Russia’s Deputy Foreign Minister Grigory Karasin said on July 2 that it is “painful for him to realize how radicals, who emerged from [ex-President Mikheil] Saakashvili’s classroom managed to divert protest rallies of June 20-21 into an anti-Russian direction.”
Karasin spoke with the Russian daily Kommersant about the developments in Tbilisi which were triggered by the Russian delegation’s presence at a session of the Inter-parliamentary Assembly on Orthodoxy in the parliament’s plenary chamber on June 20.
He said “as a result, all the positive developments in relations between Georgia and Russia, that were achieved through joint efforts since 2012, turned out to be under attack”, adding regretfully that “the new [positive] atmosphere was starting to reflect on welfare of our nations and was already bringing its results,” Karasin said.
“But it turned out that all of [these achievements] are fragile and can be mindlessly thrown away by the crowds under the accompaniment of rude and irresponsible declarations of high-ranking officials of Georgia,” he added.
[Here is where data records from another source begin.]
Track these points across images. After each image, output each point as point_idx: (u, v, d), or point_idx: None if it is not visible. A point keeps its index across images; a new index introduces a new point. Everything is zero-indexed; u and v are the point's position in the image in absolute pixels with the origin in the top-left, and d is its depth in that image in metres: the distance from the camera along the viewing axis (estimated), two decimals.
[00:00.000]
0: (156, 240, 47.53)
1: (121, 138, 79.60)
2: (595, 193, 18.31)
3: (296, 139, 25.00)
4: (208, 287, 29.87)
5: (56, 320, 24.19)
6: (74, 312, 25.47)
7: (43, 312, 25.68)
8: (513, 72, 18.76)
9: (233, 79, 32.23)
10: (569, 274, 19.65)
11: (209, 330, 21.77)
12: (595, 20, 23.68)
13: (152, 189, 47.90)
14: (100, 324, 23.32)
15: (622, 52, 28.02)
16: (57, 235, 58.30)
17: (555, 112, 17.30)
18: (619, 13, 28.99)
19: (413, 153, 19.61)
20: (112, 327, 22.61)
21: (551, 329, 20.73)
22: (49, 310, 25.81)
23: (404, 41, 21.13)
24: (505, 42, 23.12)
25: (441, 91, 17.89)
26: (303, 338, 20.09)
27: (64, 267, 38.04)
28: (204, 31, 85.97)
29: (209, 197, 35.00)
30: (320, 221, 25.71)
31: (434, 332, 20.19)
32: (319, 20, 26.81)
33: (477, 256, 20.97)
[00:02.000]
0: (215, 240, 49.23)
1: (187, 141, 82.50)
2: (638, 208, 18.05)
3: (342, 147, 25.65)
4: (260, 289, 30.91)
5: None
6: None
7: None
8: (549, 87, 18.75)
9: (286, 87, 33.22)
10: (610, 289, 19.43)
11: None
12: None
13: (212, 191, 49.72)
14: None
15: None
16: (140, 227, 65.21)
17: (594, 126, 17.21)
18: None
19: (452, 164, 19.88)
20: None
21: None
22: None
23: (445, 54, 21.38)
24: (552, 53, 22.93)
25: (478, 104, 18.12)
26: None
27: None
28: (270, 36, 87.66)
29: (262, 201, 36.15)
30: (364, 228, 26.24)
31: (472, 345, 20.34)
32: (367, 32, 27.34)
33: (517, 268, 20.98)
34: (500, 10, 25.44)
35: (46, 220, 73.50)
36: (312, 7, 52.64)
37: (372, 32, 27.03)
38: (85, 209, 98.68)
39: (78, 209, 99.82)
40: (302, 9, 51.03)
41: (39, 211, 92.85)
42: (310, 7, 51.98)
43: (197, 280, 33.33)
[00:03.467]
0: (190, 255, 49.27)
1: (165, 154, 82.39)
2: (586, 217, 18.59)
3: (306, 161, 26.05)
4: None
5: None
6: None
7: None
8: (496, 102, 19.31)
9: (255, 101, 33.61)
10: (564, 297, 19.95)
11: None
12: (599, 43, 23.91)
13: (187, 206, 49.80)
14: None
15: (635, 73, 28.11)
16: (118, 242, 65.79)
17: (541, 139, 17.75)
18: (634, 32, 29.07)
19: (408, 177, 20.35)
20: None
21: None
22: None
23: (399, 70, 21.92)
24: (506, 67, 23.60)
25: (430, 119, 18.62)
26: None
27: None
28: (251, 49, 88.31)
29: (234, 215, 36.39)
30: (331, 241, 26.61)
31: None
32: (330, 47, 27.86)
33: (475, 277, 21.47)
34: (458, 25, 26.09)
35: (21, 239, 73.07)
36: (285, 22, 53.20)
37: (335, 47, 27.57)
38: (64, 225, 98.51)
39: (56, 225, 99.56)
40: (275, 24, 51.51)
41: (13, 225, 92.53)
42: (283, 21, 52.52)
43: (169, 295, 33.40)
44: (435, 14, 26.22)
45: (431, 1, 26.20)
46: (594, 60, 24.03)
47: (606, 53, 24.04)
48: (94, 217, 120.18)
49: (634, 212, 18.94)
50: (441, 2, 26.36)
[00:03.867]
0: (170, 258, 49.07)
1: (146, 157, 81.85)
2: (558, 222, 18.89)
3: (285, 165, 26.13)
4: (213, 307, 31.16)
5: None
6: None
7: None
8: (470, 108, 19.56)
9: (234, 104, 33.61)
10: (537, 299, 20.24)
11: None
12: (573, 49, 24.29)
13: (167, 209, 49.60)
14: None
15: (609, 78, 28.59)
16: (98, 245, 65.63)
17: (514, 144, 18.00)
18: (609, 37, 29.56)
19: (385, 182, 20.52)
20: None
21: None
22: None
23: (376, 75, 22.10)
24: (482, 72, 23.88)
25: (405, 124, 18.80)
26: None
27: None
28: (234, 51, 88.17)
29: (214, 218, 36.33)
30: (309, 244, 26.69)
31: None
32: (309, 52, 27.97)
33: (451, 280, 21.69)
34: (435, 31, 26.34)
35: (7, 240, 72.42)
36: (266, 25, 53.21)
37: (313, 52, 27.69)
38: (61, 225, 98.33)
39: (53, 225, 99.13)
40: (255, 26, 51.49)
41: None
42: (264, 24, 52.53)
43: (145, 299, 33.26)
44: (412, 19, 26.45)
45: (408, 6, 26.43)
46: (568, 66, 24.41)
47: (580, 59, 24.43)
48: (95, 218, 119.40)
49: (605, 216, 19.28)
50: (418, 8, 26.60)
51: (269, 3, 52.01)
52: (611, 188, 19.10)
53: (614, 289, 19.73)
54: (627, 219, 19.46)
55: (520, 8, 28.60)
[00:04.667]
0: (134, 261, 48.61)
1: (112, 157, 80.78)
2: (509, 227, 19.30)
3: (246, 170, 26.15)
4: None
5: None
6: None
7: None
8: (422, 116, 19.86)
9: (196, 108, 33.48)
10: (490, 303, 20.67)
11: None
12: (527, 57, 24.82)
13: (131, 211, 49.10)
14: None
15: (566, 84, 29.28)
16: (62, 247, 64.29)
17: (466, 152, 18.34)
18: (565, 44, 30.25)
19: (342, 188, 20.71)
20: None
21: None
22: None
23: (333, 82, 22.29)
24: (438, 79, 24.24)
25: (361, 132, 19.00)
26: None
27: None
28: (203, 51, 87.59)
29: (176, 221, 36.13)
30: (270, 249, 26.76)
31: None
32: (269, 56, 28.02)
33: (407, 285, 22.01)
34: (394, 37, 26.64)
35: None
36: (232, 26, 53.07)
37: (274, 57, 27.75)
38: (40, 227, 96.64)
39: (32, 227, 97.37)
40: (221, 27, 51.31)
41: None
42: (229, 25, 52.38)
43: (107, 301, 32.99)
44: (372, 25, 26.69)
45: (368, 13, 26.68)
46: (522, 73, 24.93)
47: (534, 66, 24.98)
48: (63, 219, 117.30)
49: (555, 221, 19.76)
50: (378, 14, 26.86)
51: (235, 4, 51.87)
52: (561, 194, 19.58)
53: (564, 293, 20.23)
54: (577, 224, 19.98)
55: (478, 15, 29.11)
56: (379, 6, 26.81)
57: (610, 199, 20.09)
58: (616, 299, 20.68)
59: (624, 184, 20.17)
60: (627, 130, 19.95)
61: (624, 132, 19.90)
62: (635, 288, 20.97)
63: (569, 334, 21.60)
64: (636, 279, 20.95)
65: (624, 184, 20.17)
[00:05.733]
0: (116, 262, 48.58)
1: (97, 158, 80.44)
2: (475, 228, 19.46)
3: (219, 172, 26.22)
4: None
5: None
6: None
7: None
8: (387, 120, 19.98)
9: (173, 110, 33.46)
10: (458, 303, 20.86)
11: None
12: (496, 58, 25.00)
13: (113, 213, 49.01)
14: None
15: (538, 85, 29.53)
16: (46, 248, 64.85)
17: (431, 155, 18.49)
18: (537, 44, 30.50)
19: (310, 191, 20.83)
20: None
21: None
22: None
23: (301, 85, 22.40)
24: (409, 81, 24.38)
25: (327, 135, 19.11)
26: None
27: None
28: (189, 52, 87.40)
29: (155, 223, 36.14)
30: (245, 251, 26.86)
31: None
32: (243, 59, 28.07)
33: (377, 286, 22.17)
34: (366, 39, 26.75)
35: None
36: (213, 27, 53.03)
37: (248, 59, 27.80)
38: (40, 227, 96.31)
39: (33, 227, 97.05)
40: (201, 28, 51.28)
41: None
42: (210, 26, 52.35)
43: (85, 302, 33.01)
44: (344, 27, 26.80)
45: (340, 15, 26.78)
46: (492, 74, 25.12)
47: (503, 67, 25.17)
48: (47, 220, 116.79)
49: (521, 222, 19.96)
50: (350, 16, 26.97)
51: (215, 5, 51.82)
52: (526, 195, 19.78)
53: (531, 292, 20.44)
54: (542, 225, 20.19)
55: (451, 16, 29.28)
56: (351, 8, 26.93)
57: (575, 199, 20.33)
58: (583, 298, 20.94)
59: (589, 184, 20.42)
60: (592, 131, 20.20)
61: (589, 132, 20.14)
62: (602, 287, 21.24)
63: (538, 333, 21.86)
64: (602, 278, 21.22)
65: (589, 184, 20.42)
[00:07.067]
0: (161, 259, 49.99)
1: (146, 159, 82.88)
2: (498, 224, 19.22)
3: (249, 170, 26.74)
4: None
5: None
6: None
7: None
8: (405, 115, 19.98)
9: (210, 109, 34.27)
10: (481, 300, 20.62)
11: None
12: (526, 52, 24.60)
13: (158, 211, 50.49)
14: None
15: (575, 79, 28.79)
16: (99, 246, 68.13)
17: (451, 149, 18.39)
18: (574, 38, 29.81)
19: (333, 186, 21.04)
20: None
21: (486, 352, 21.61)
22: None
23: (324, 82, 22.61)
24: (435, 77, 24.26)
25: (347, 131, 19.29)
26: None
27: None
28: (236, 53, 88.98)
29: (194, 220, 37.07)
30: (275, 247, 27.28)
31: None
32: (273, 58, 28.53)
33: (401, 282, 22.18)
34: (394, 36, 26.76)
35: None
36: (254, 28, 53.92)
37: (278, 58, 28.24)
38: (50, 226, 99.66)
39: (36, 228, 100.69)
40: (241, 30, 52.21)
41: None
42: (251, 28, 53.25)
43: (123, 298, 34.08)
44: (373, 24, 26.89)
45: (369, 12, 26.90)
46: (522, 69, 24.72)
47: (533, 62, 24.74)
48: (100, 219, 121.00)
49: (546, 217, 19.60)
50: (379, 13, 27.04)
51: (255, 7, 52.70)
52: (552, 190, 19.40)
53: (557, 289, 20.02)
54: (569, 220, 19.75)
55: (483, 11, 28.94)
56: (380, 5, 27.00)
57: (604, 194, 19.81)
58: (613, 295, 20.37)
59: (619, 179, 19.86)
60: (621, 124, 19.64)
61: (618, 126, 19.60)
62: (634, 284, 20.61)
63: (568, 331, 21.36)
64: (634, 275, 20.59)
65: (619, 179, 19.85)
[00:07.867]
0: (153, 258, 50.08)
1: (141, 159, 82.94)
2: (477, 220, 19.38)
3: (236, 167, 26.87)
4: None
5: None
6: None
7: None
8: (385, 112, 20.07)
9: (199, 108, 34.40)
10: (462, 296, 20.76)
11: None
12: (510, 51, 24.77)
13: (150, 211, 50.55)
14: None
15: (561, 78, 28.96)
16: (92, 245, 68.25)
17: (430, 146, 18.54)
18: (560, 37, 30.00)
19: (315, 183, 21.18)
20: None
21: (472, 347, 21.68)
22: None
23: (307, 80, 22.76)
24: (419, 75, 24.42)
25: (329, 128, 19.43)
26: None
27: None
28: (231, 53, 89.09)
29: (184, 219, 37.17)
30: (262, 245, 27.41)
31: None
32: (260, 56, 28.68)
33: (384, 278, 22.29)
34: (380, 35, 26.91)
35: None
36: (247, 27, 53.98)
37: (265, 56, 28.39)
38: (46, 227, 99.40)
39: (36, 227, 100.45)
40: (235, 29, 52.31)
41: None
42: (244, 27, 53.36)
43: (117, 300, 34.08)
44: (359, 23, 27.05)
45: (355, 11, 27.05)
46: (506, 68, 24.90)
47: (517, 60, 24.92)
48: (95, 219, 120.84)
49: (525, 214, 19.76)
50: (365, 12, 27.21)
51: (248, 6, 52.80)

Karasin then noted that “radicals” close to opposition United National Movement (UNM) “brought the situation back to the deadlock of hostility and confrontation.” “I am convinced that Tbilisi understands this now very well,” the Russian Deputy FM said.
According to him, it is not in Russia’s traditions to “swallow rudeness and threats against its people,” and that Moscow had to “assess risks in advance and block them”, by announcing a ban on flights to and from Georgia.
“I hope that our adequate reaction has brought back to their senses, those who want to cynically score points in a political game at the expense of anti-Russian rhetoric and threats,” Karasin said, noting that “provocateurs and people who wish ill for Russia managed to use the ongoing demonstration for fulfilling anti-Russian agenda.”
Saying “we will struggle for active relations with Georgia,” the Russian diplomat noted that the Georgian and Russian people have “enough patience and common sense to promote constructive approach.”
Reiterating that Russia’s response to Tbilisi protests was “necessary,” Karasin said Moscow expects that “the situation in Georgia will become normal, Russophobic campaign will end and any threats to the safety of our citizens will disappear.”
Karasin spoke about relations with Georgia ahead of the 48th round of Geneva International Discussions (GID) – the multilateral forum to address security and humanitarian consequences of the Russo-Georgian War of August 2008 – scheduled for July 2-3.
He said GID “addresses exclusively the relations among Abkhazia, South Ossetia and Georgia,” but Russia and Georgia will “also devote some of their time to bilateral relations,” on the sidelines of GID.
Responding to forced departure of the Russian MPs from Tbilisi and the anti-Russian tenor of Tbilisi protests, Russian President Vladimir Putin announced the temporary ban on flights to and from Georgia starting July 8, “to protect Russian citizens from violence or other illegal actions.” He also ordered Russian citizens’ evacuation.
The Russian Foreign Ministry echoed expressed concern “over the aggravation of the internal political situation in Georgia,” and argued that the members of the Russian delegation “were injured as a result of the actions of the radical Georgian opposition employing anti-Russian slogans” – even though there have been no confirmed reports of injuries.
Peaceful demonstrations continue in Georgia with protesters gathering in front of the parliament of Georgia on Rustaveli Avenue at 7 pm every day, demanding Interior Minister Giorgi Gakharia’s resignation.